*Given material*.
*** Begin section ***
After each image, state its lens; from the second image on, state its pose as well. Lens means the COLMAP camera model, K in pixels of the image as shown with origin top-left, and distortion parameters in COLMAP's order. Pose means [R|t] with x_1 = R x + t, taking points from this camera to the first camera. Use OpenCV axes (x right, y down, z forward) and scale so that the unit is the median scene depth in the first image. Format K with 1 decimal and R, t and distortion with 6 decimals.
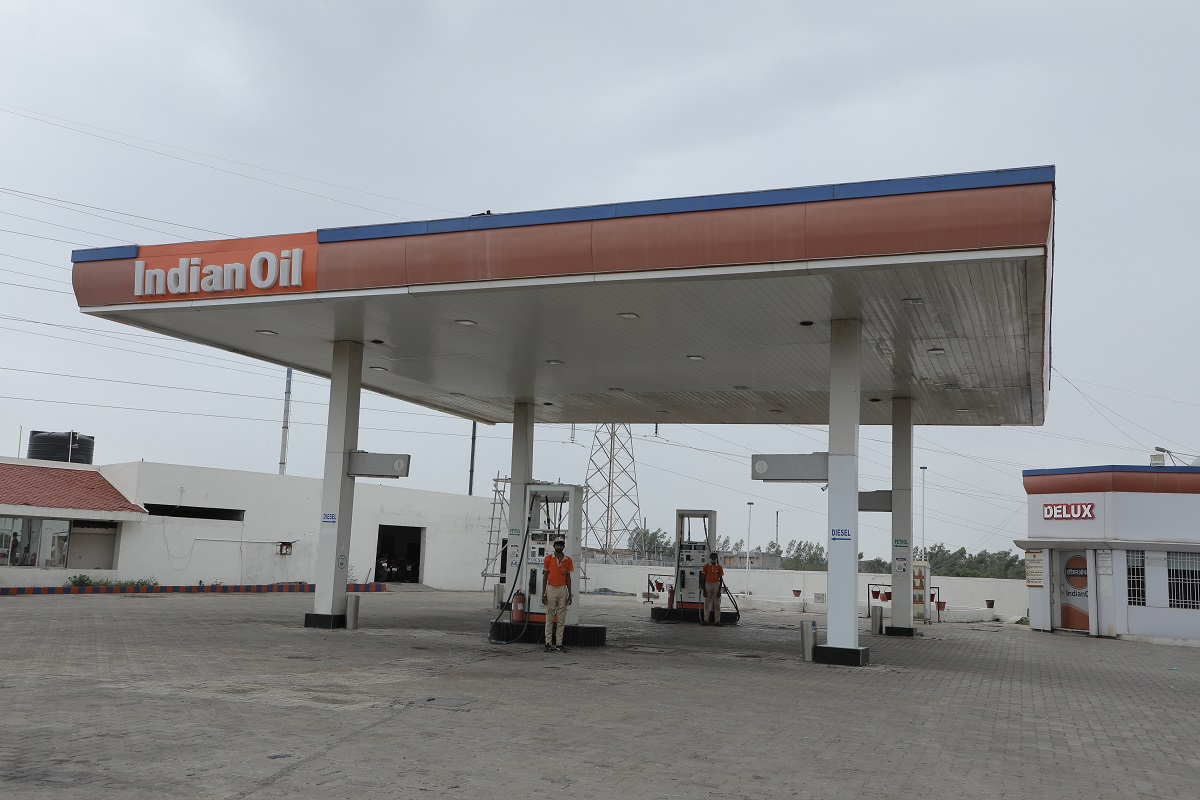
lens RADIAL K [[1163.2, 0, 596.1], [0, 1163.2, 373.6], [0, 0, 1]] dist [0.059647, 0.000000]
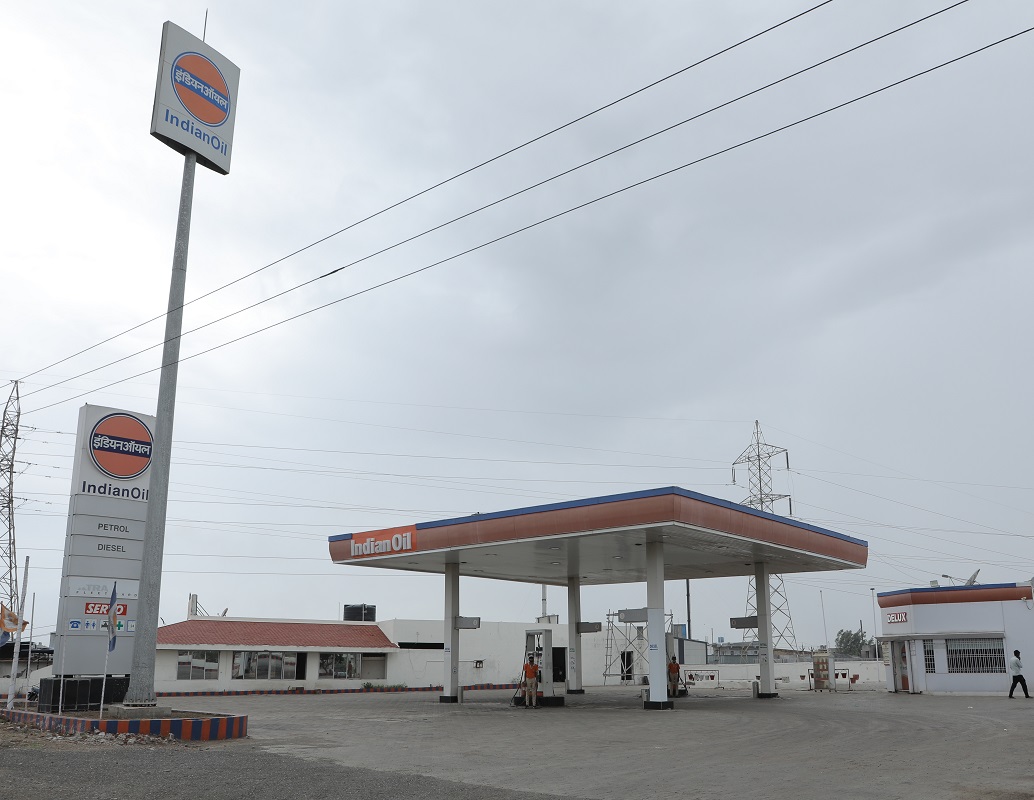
lens RADIAL K [[889.9, 0, 518.3], [0, 889.9, 406.4], [0, 0, 1]] dist [-0.049022, 0.034486]
pose [[0.951601, -0.127938, -0.279440, 0.295505], [0.091450, 0.985924, -0.139970, -0.054740], [0.293414, 0.107641, 0.949906, -0.393143]]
*** End section ***
*Action item*. Format the lines above as a JSON list of strings, one string per line, with blank lines left out. Leave the pictures out of the answer.

*Exercise response*.
[
  "After each image, state its lens; from the second image on, state its pose as well. Lens means the COLMAP camera model, K in pixels of the image as shown with origin top-left, and distortion parameters in COLMAP's order. Pose means [R|t] with x_1 = R x + t, taking points from this camera to the first camera. Use OpenCV axes (x right, y down, z forward) and scale so that the unit is the median scene depth in the first image. Format K with 1 decimal and R, t and distortion with 6 decimals.",
  "lens RADIAL K [[1163.2, 0, 596.1], [0, 1163.2, 373.6], [0, 0, 1]] dist [0.059647, 0.000000]",
  "lens RADIAL K [[889.9, 0, 518.3], [0, 889.9, 406.4], [0, 0, 1]] dist [-0.049022, 0.034486]",
  "pose [[0.951601, -0.127938, -0.279440, 0.295505], [0.091450, 0.985924, -0.139970, -0.054740], [0.293414, 0.107641, 0.949906, -0.393143]]"
]